--- EXTRACT ---
[Ardour-Users] Recording to Midi accompaniment

Paul Davis paul at linuxaudiosystems.com
Thu Feb 15 13:43:46 PST 2018


There's no reason to assume that aplay/arecord should ever work. Both
applications are completely mis-designed for any serious use - they do not
use threads, they do not use realtime scheduling.

FFADO has mostly migrated into ALSA now. If there are problems with ALSA
supporting devices that are correctly supported by FFADO, I am sure that
the ALSA development community will want to know about it.

If you want to wire up multiple applications, then certainly JACK is the
bee's knees and then some. But this is NOT the common case for most users
of most audio software.

Ardour's own audio/MIDI backend use realtime scheduling as well. It was
written by the same people who wrote JACK, except with the benefit of
another decade's worth of experience.

Firewire audio more "stable" than a PCI device? I think not.

Foregoing JACK won't improve your audio experience but if you're  new user
who is not trying to wire up applications and who wants to use MIDI as
well, then in the context of Ardour, your overall experience will be much
improved by said foregoing. Unless you're using Jack1, but who does that,
these days?

--- RECORDS SHOWN ---
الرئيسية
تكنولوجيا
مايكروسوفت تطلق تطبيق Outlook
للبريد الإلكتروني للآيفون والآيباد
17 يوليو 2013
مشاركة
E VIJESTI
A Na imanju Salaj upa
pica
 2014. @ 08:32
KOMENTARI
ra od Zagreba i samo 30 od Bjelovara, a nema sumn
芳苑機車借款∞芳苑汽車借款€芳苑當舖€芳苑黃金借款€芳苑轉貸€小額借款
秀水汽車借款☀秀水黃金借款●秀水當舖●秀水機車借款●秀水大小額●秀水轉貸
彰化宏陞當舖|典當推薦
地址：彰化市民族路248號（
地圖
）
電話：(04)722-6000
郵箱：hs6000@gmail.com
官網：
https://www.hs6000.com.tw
* * *
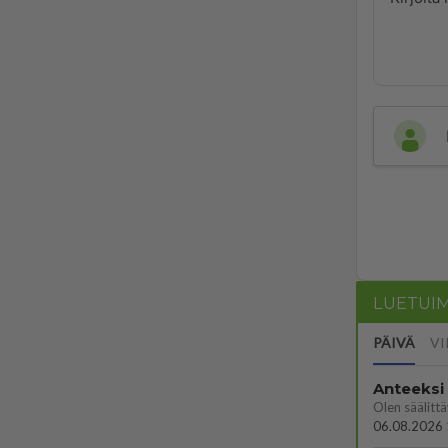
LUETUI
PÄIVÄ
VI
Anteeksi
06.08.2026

--- WHAT YOU NEED TO DO ---
- 1) Show each line of the records that contains the string "Bjelovara". Case counts.
- 2) Carry on the mailing-list post about Ardour and JACK past its last sentence.

--- OUTPUTS FOR THE TASKS ---
- 1)
ra od Zagreba i samo 30 od Bjelovara, a nema sumn

- 2)
On Thu, Feb 15, 2018 at 4:24 PM, David Kastrup <dak at gnu.org> wrote:

> Paul Davis <paul at linuxaudiosystems.com> writes:
>
> >>> The bad news is that Ardour really wants to work with Jack
> >>
> >
> > Actually, the opposite. Ardour (and I) do not want you to use JACK.
> >
> >> That hasn't been true for a couple of major versions now, Ardour will
> >> happily take exclusive control of your ALSA device.
> >>
> >>"Really wants to work with Jack" is not the same as "can only work with
> >>Jack".  Letting Jack deal with the realtime problems of Audio is the
> >>sane thing to do.
> >
> > Conjecture.  JACK with MIDI is a total PITA for most users. JACK for
> people
> > from other platforms is just utterly conceptually confusing. When it does
> > something that you need, it's amazing. When you don't need it, it doesn't
> > give you anything that the ALSA backend doesn't (and the ALSA backend
> makes
> > working with MIDI much simpler).
>
> Jack manages to work with a Tascam US-122L (which has so few possible
> settings in its usbstream plugin that specifying all command line
> options for aplay/arecord is a real pain, and then it frequently drops
> out.  Jackd?  No problem).  It works fine with Ffado (agreed that ALSA
> Midi then gets ugly).  It allows to wire up a host of applications (try
> integrating and recording something like Aeolus).  How are you even
> going to record the Master off Ardour like I do in the video without
> being able to route it as an output into Pulseaudio?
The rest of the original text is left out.